■ EXERCISE DETAILS: Print everything in the obituary below from "In lieu of flowers, contributions" down to "of one's choice.", word for word.

■ DOCUMENT SEGMENT:
Harry and Sarah spent the following decades engaged in community life and raising their four children. The couple was involved in many civic and cultural activities in the Weldon/Roanoke Rapids area. They were active members of the closeknit congregation of Temple Emanu-El in Weldon.
As parents, Sarah and Harry were open-minded and steadfast, providing a loving, stable home for their children. Sarah encouraged independence and creativity, and was an excellent role model, returning to college to complete a bachelor’s degree from North Carolina Wesleyan College in 1978. She became public information officer for Halifax Community College, and later served on its board, including as its chairperson. She was a staunch believer in the value of education and a strong advocate for the community college system. Sarah and Harry raised funds for scholarships to assist residents of Halifax and Northampton Counties in achieving their educational goals.
In 1998, Sarah and Harry retired and moved to Chapel Hill. Sarah immersed herself in the arts and cultural offerings of UNC and the Triangle, and they joined the newly formed Kehillah Synagogue. They were instrumental in the establishment of Chapel Emanu-El, an intimate and treasured worship space within the synagogue dedicated to the memory and spirit of their former congregation in Weldon, which had closed during this period.
Harry and Sarah were also among the first residents of The Cedars of Chapel Hill retirement community, where they moved in 2004. They embraced new neighbors, many of whom became cherished friends. Sarah, a skillful Mah Jongg player, organized a weekly game and introduced many Cedars’ residents, as well as her grandchildren, to the joy of declaring “Mah Jongg” at the end of a winning round.
Family was at the center of Sarah’s life through each stage and place. She was a dedicated daughter, and loving sister, cousin and aunt. She was the love of her husband’s life and adored by her children and grandchildren, who were her pride and joy. In her, they had more than a mother and a Bubby, they each had a cheerleader, confidante, promoter, teacher, companion and best friend.
Sarah is survived by her children, Ben Kittner of Raleigh; Betty Kittner and Kent Dewey of Greensboro; Berta Kittner and Robert Levin of Chapel Hill; Sam and Bobbi Kittner of Takoma Park, Md.; grandchildren, Noah Kittner and Pat Hemjan, Kaylie Kittner, Louis Levin, Sally Levin, Max Kittner and Joe Kittner.
Also surviving are sisters-in-law, Lucille Kittner Frank of Portsmouth, Va., Ida Kittner of Norfolk, Va., and Constance Kittner of Philadelphia, Pa.; and Sarah’s 13 nieces and nephews and their families. In addition to her parents, Louis and Berta Kornblau, and her husband of 60 years, Harry Kittner, she was preceded in death by her brother, Sam Kornblau and his wife, Helen, and her daughter-in-law, Kim Kittner.
The family wishes to express our deep appreciation to Dr. Whitman Reardon and her associates at Chapel Hill Internal Medicine and UNC Healthcare for their excellent care over many years. And, for their compassionate care in recent months, we wish to thank Dr. Lindsay Wilson, Tracy Ragan, Delia Holman and Maria Ivy; the staff of the Cedars and the Dubose Health Center and Cedars Home Health; and the staff of AuthoraCare Hospice. Together, she and we have been on a journey, and they have provided skill, strength and comfort for which we will be forever grateful.
A graveside service will be held at the Kehillah Section of Markham Memorial Gardens on Friday, December 16 at 10:30 a.m.
In lieu of flowers, contributions can be made to Halifax Community College, Kittner Family Scholarship Fund; Kehillah Synagogue; UNC Kittner Eye Center; or the charity of one's choice.

■ RECORDED INFORMATION:
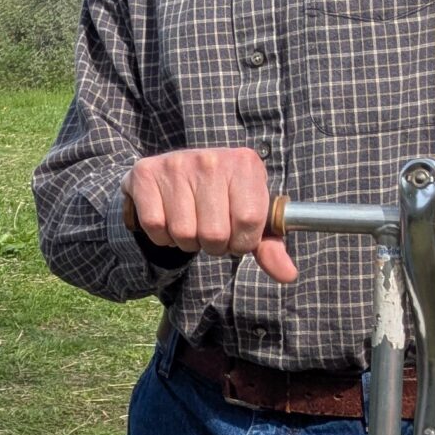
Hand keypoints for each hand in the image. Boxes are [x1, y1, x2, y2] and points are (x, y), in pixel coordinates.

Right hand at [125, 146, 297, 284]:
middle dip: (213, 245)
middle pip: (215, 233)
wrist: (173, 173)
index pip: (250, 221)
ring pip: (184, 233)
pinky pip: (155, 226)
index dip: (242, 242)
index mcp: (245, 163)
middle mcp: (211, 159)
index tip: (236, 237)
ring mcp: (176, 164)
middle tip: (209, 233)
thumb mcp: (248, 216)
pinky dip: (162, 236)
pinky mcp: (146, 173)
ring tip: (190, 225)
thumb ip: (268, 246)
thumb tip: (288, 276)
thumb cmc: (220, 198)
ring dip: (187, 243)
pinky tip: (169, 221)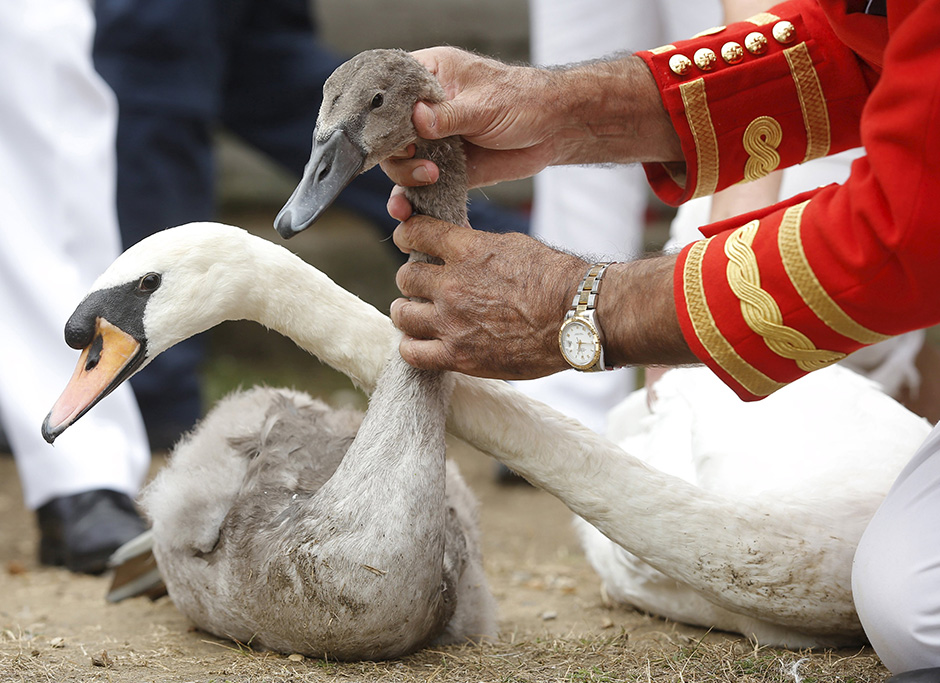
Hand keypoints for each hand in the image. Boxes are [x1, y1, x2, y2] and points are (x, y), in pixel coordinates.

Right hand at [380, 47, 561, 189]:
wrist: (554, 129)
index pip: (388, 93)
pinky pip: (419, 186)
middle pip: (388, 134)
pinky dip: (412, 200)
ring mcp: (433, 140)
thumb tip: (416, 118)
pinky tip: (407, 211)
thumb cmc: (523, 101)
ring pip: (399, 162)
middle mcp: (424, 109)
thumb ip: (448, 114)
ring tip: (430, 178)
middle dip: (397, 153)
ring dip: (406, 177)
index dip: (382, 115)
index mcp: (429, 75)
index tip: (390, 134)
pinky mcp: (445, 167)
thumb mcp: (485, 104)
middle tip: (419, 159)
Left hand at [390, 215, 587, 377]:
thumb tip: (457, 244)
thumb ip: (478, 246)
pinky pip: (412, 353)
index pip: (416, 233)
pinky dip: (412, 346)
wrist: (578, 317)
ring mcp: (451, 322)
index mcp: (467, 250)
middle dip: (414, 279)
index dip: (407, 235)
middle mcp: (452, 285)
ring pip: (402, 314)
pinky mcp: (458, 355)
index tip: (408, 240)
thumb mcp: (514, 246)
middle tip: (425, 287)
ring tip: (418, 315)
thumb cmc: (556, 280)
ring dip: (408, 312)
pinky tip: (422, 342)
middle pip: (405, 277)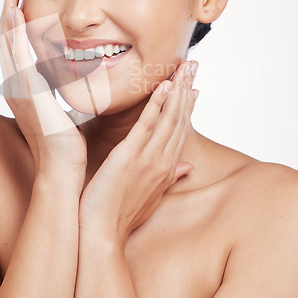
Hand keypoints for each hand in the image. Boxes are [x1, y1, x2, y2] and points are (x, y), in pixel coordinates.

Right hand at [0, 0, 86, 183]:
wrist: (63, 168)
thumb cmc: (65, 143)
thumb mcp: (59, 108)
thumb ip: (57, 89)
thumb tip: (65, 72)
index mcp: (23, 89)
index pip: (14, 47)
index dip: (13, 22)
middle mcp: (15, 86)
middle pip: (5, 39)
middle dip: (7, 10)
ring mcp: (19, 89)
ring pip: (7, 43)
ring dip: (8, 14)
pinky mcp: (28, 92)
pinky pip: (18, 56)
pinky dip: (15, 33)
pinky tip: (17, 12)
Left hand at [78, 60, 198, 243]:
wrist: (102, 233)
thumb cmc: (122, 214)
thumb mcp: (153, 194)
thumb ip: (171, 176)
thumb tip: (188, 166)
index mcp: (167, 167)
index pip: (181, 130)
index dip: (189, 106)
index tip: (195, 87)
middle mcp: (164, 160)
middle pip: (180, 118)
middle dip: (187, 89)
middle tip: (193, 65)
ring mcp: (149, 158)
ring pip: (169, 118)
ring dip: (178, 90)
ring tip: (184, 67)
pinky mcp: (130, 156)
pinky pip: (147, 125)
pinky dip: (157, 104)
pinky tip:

■ SOLVED PROBLEM:
In lieu of flowers, contributions can be made to Halifax Community College, Kittner Family Scholarship Fund; Kehillah Synagogue; UNC Kittner Eye Center; or the charity of one's choice.